I had a conversation with some poet friends a few months ago about this topic. Though the feeling was that AI was not going t write any good poetry, we also thought that it might be difficult to determine if it is good or bad poetry.

All of us have read published poems that we thought were not good poems and maybe even questioned if they were poems at all. Differences of opinion.

An article on lithub.com states that "The Machines Are Coming and They Write Really Bad Poetry."

It's true that robots will ultimately be more lifelike. They will look more like us and sound more human and less robotic in their speech and writing.

The article gives several examples of AI-generated attempts, including ones in the styles of famous poems and poets. The machine was given a poem as its prompt to write.

Her is one that is supposed to be in the style of Emily Dickinson with the Emily prompt poem and the AI result.

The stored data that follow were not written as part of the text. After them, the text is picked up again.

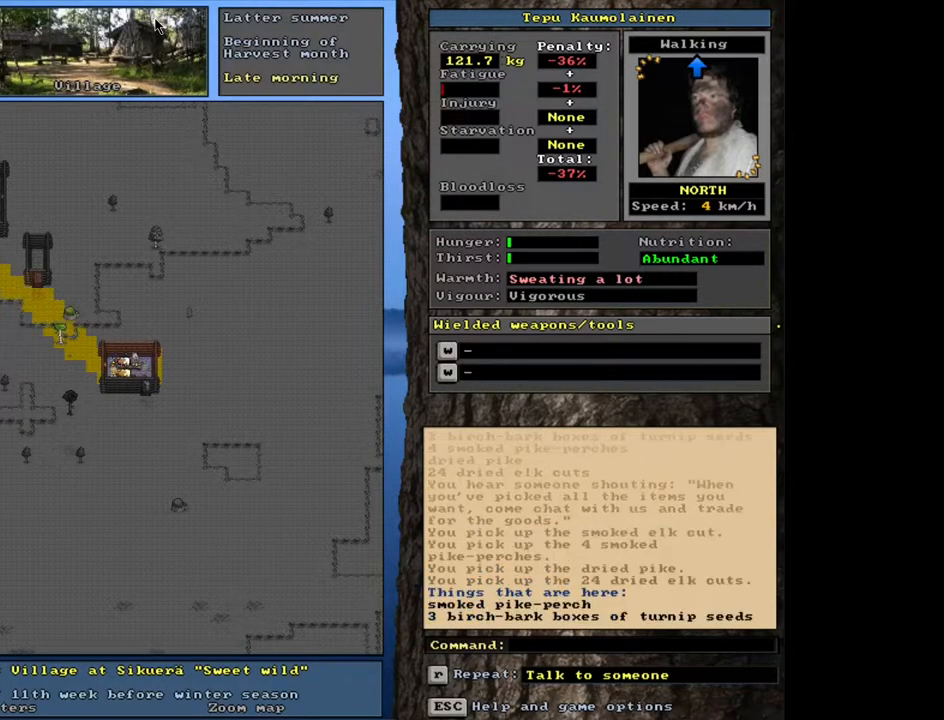
{"keys": [], "mouse": [], "events": []}
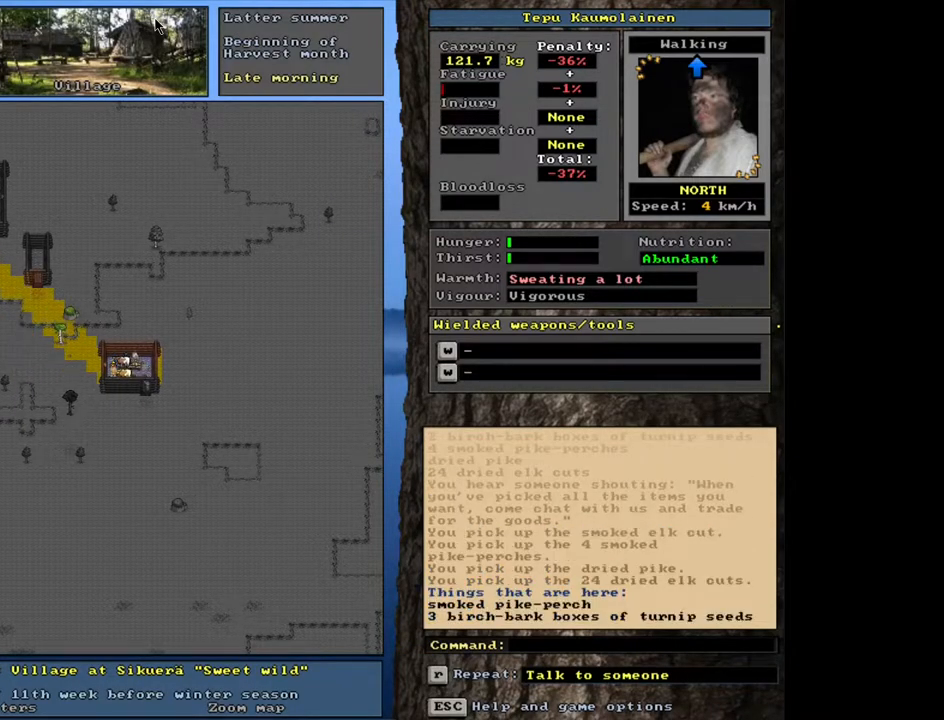
{"keys": [], "mouse": [], "events": [[233, "g", "down"], [333, "g", "up"]]}
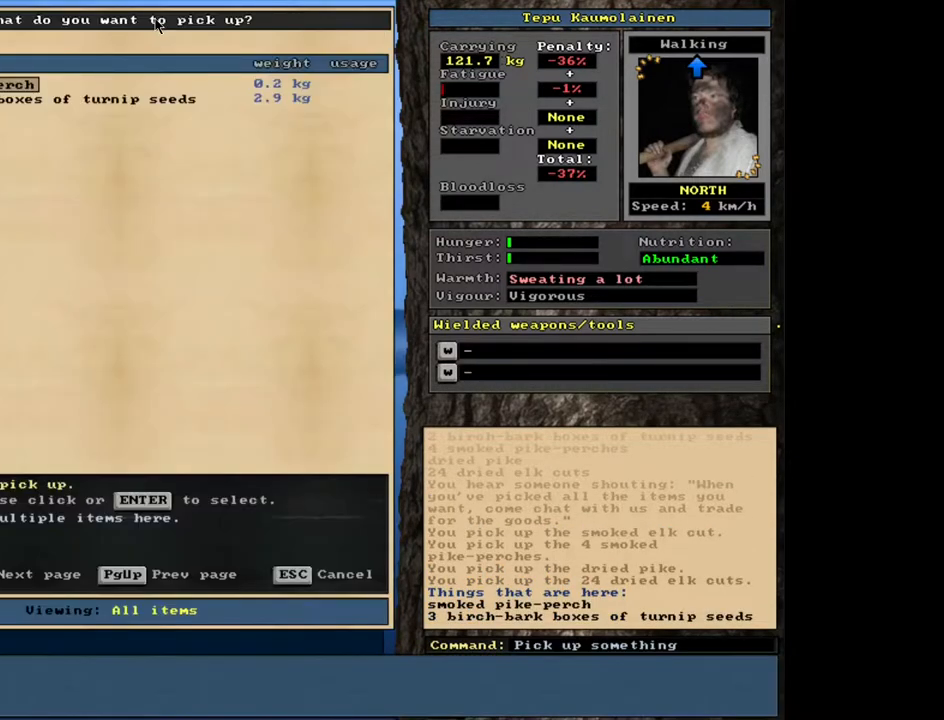
{"keys": ["return"], "mouse": [], "events": [[467, "return", "down"]]}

The poems come from a program called GPT-2, a project of the San Francisco-based research firm OpenAI. Using that program, some people have compiled a collection of attempts by the AI to complete famous works of poetry and it became a chapbook, Transformer Poetry, published by Paper Gains Publishing (read online). You can read them and decide.

I don't think it's a totally serious project and I'm sure most readers here will say either that these are lousy poems or not poems at all, but it is an interesting experiment. GPT-2 was not built to be a poet, but the ultimate hope is that it would be able to learn how to predict the rest of a piece of incomplete text regardless of content or genre.

Maybe we should look at these poems in the way we look at the poems by new or young poets. Did the AI imitations (and almost every poet did some imitating at the beginning - it's how we - and computers - learn) understand diction, grammar, and syntax? Not bad. How about rhyme, meter, imagery and figurative language such as metaphor? Not good. But not so different from the way humans develop and use language, and the way first attempts at poetry turn out.

Am I praising these AI poems? No, but I do find the experiment interesting.

I think we poets are safe for now. But not forever.